A judge has dismissed all but one count in a civil lawsuit by Michael Jackson’s mother against concert giant AEG Live, which employed the doctor convicted of involuntary manslaughter in the singer’s death.
Superior Court judge Yvette Palazuelos’ ruling in Los Angeles means Katherine Jackson will have a trial on her claim that AEG negligently hired and supervised former cardiologist Conrad Murray.
But the ruling dismissed claims that AEG could be held liable for Murray’s conduct and breached its duty to properly care for the pop superstar.
AEG Live was promoting a series of This Is It comeback concerts by Jackson in London. Jackson, 50, died in June 2009 while in final preparations for the shows after Murray administered a lethal dose of the anaesthetic propofol in the singer’s bedroom.

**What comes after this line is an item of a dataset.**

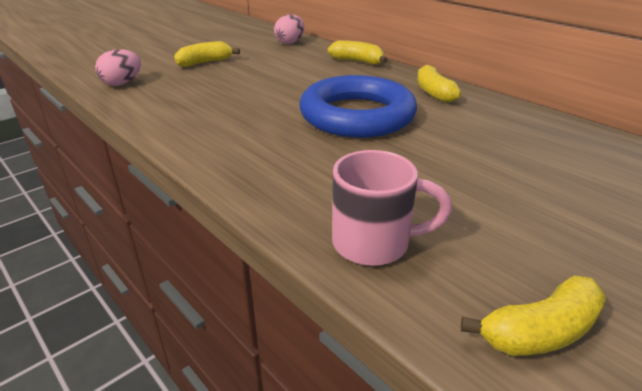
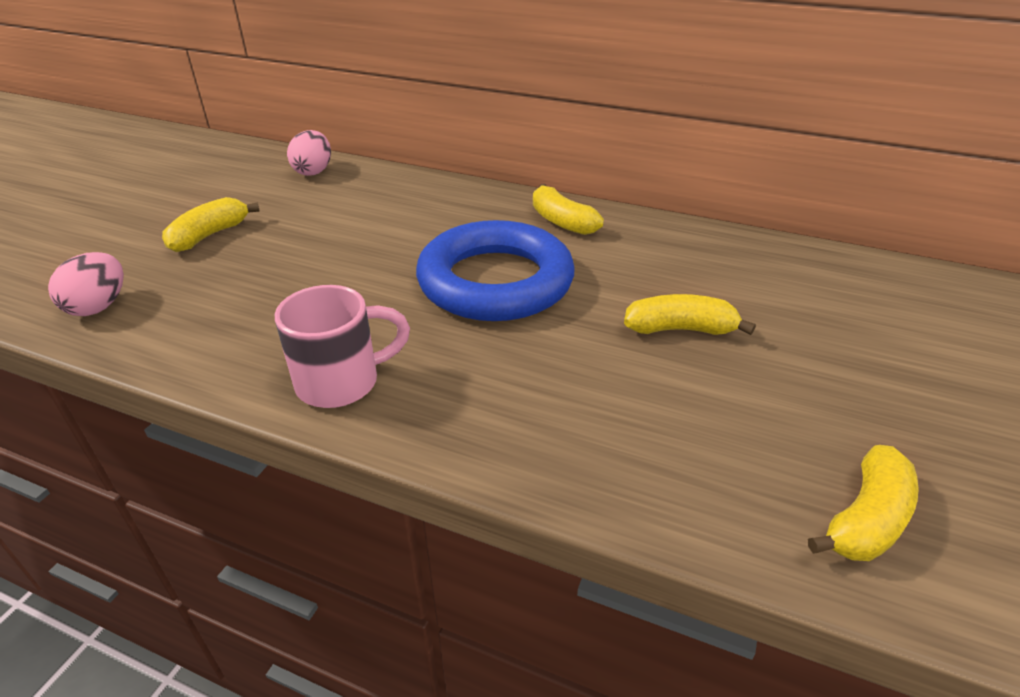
camera: 25 degrees left, 5 degrees up
yellow banana [328,40,388,65] -> yellow banana moved to [624,294,756,335]
pink mug [332,150,452,266] -> pink mug moved to [275,285,410,408]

Katherine Jackson’s lawyer Kevin Boyle argued at a hearing on Monday that AEG controlled Murray’s actions and failed to properly investigate him before agreeing to pay him to work as the singer’s doctor.
He cited Murray’s debt problems as a red flag that AEG should have spotted and said the company created a serious conflict between his responsibility to Jackson and his own financial well-being.
Jackson died before a contract that would have paid Murray 150,000 dollars (£100,000) a month was finalised.
AEG lawyer Marvin Putnam has said Murray was not employed by the promoter and he expects the company to win at trial.
He said Katherine Jackson’s lawyers would be unable to prove that AEG should have foreseen that Murray was a danger to the Thriller singer.
The trial is due to begin on April 2.